Despite the unfortunate results of this policy and the obvious criminality of a large section of the West Indian "community," much of the emphasis in the mainstream media has been on rationalizing the actions of the mob as an understandable if regrettable reaction to police shortcomings and attributing all negative actions to a "tiny unrepresentative minority" – the typical hallmarks of the leftist multiracial state in damage limitation mode.
The truth is that whatever the Metropolitan Police do to police the gun, knife, and drug crime of London's West Indian "community," it will breed resentment. Drug-fuelled criminality and gang culture are so ingrained among young West Indians that any effective policing has to involve frequent interactions between the police and this group that can only breed tension and resentment.
The attempt to eradicate the criminality of the West Indian "community" is problematic for the leftist multiracial state as it essentially involves the imposition of White standards on an ethnic group that clearly has little inclination to accept these standards. For this very reason most of the establishment types have been calling for greater interaction with "community leaders." This is a subtle recognition of the fact that Tottenham and other heavily Black neighborhoods are de facto independent statelets whose main connection with wider British society is as recipients of welfare and repositories of badly retailed drugs.

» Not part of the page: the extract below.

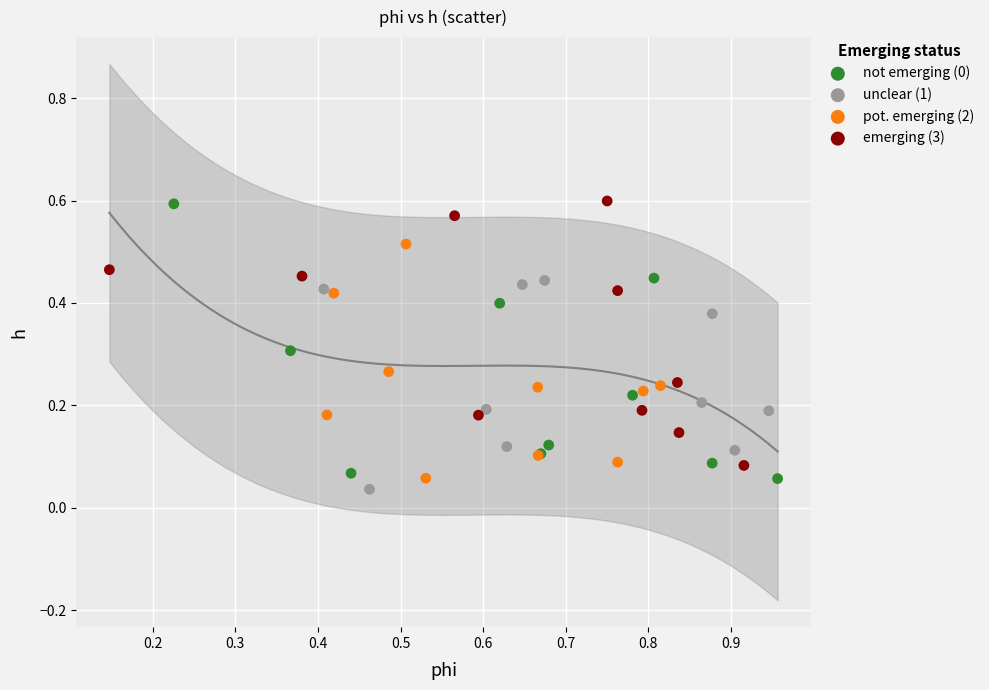

Which series contains the lowest Y value?

unclear (1)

In 1949, a few years after the original Blitz, Ealing Studios released an amusing little film called Passport to Pimlico in which the Pimlico district of London gains independence after an ancient charter is discovered ceding the area to Burgundy. The Pimlico "Burgundians" then connive to turn their state into a free-trade zone for entrepreneurs, crooks, and those eager to escape Britain's harsh rationing restrictions. The British government then respond by closing the border with barbed wire and cutting off water and electricity.

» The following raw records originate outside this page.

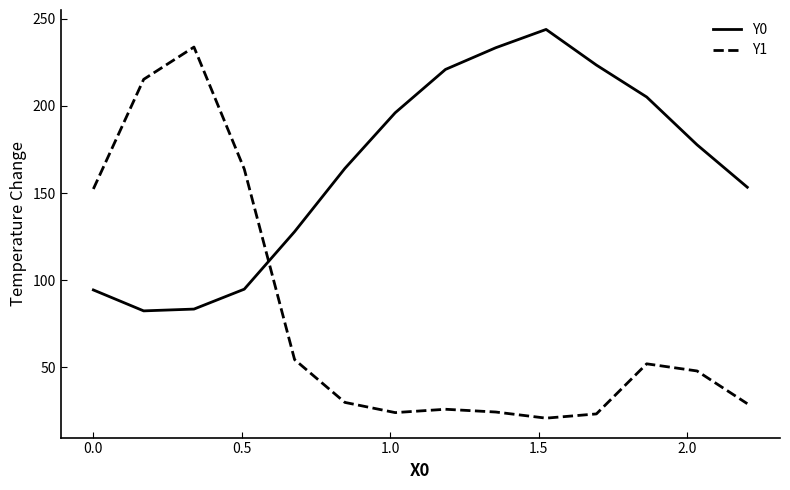

Which series has the largest range (max minus min)?

Y1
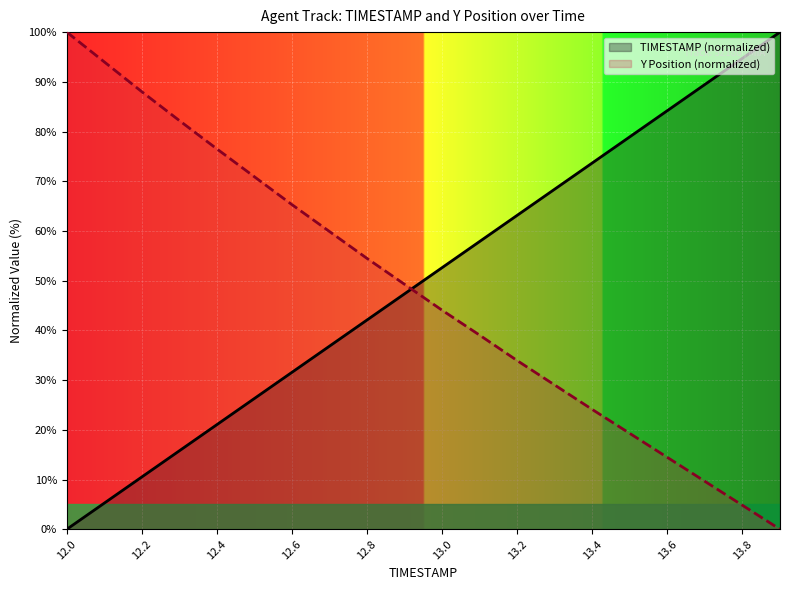

Reading right to left, list all the values displayed in this chart.

TIMESTAMP: 100.0	94.7	89.5	84.2	78.9	73.7	68.4	63.2	57.9	52.6	47.4	42.1	36.8	31.6	26.3	21.1	15.8	10.5	5.3	0.0
Y: 0.0	4.8	9.6	14.5	19.3	24.1	29.0	33.9	39.0	44.1	49.3	54.5	59.9	65.3	70.9	76.5	82.2	88.0	94.0	100.0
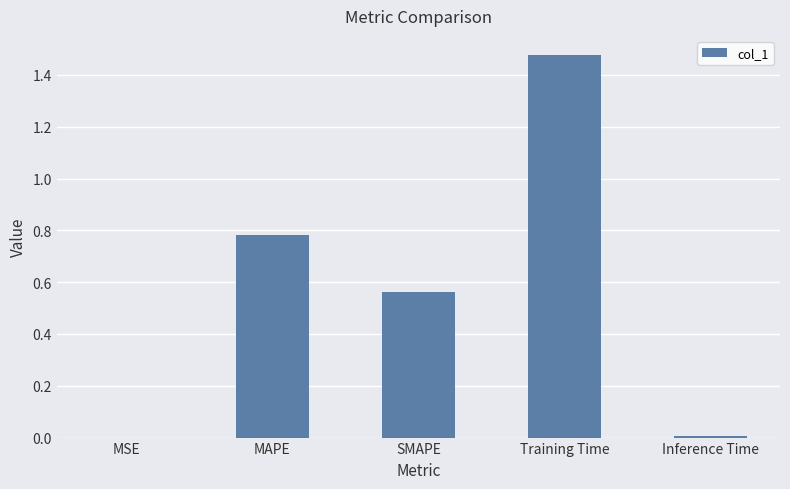

What is the change in value from MAPE to Training Time?

+0.7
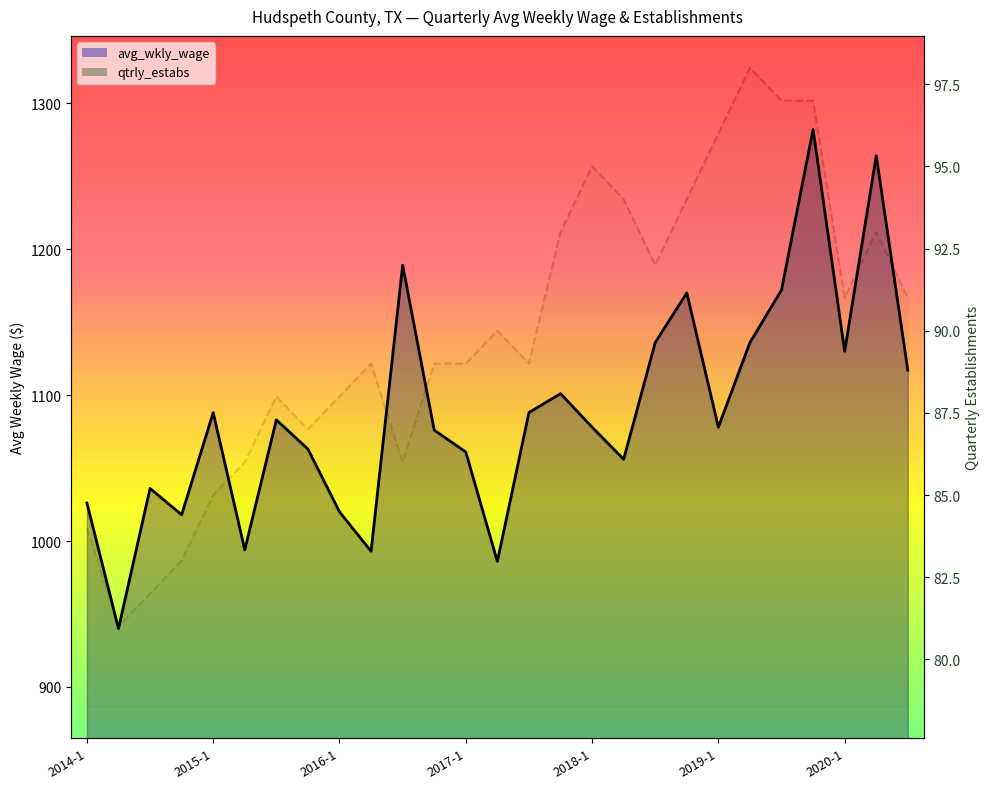

At which label does qtrly_estabs first exceed 89?

2017-2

With the British state being unwilling to effectively police Tottenham and to effectively cut off its drug trade, perhaps the time is here to try the Pimlico Experiment for real. If London's Afro-Caribbean population really is a "community," one way to deal with its White-defined criminality in a way that won't breed constant ethnic resentment might be to give it its own little statelet based on the area they have clearly marked out as their own in North London. After the Union Jack is lowered, then perhaps we can deal with the crime and drugs that would inevitably flow from that area by closing the border in the same way that the British government did in the film.

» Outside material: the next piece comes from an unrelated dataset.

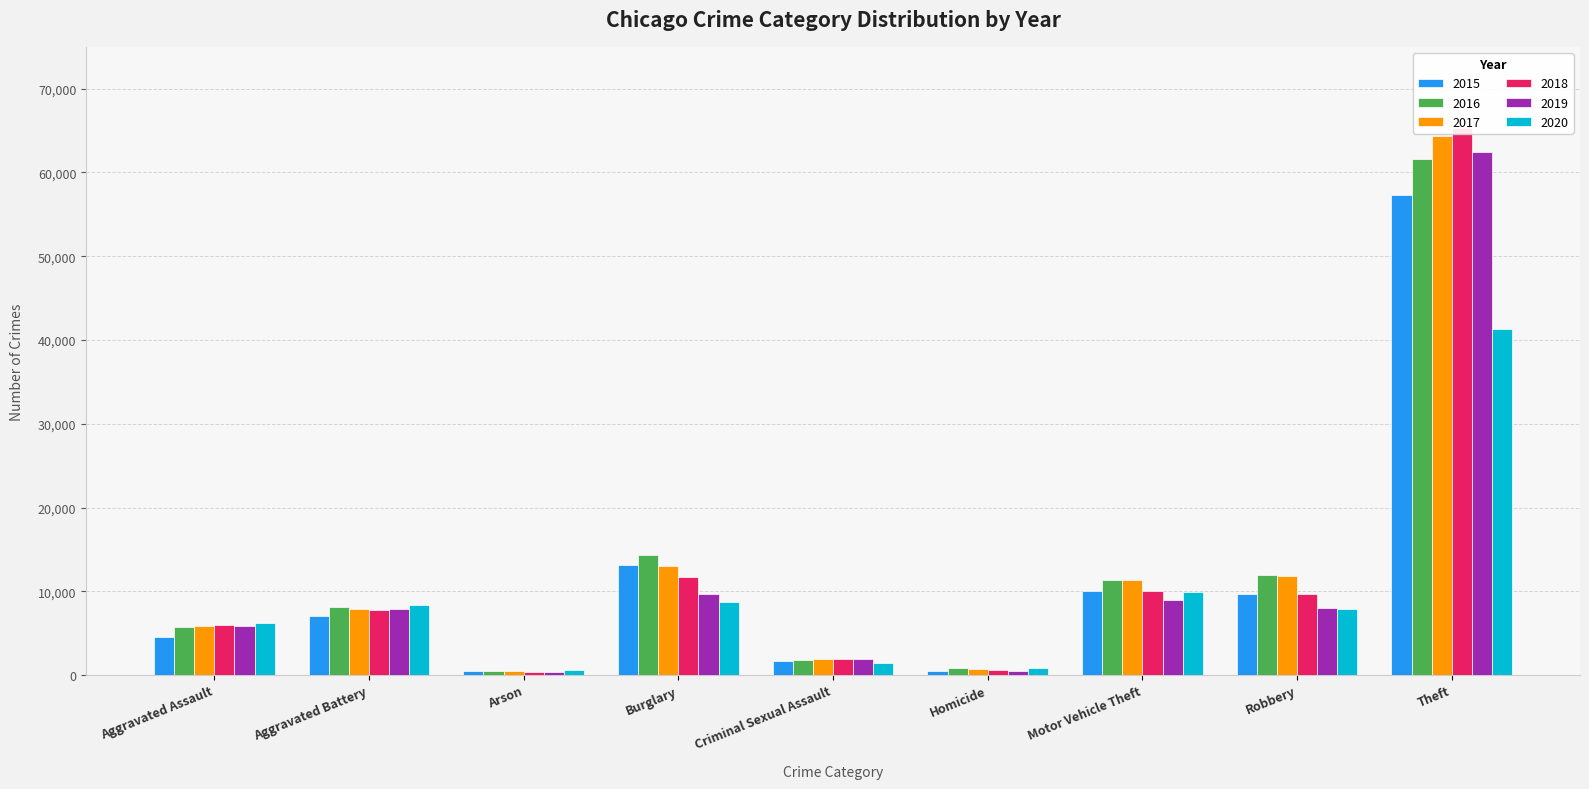

True or false: 2015 has a value of 57347 at Theft.

True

In Passport to Pimlico, the resourcefulness and resilience the "Burgundians" show in their good-natured confrontation with the British government is ironically used to demonstrate how "British" they are. One character, Mrs Pemberton proudly states: "We've always been English and we'll always be English; and it's precisely because we are English that we're sticking up for our right to be Burgundians!" Eventually the cultural affinity of the Burgundians with England wins out and the area is reincorporated into the United Kingdom. If the Pimlico Experiment was ever to be used in North London, one suspects that the rupture would be permanent.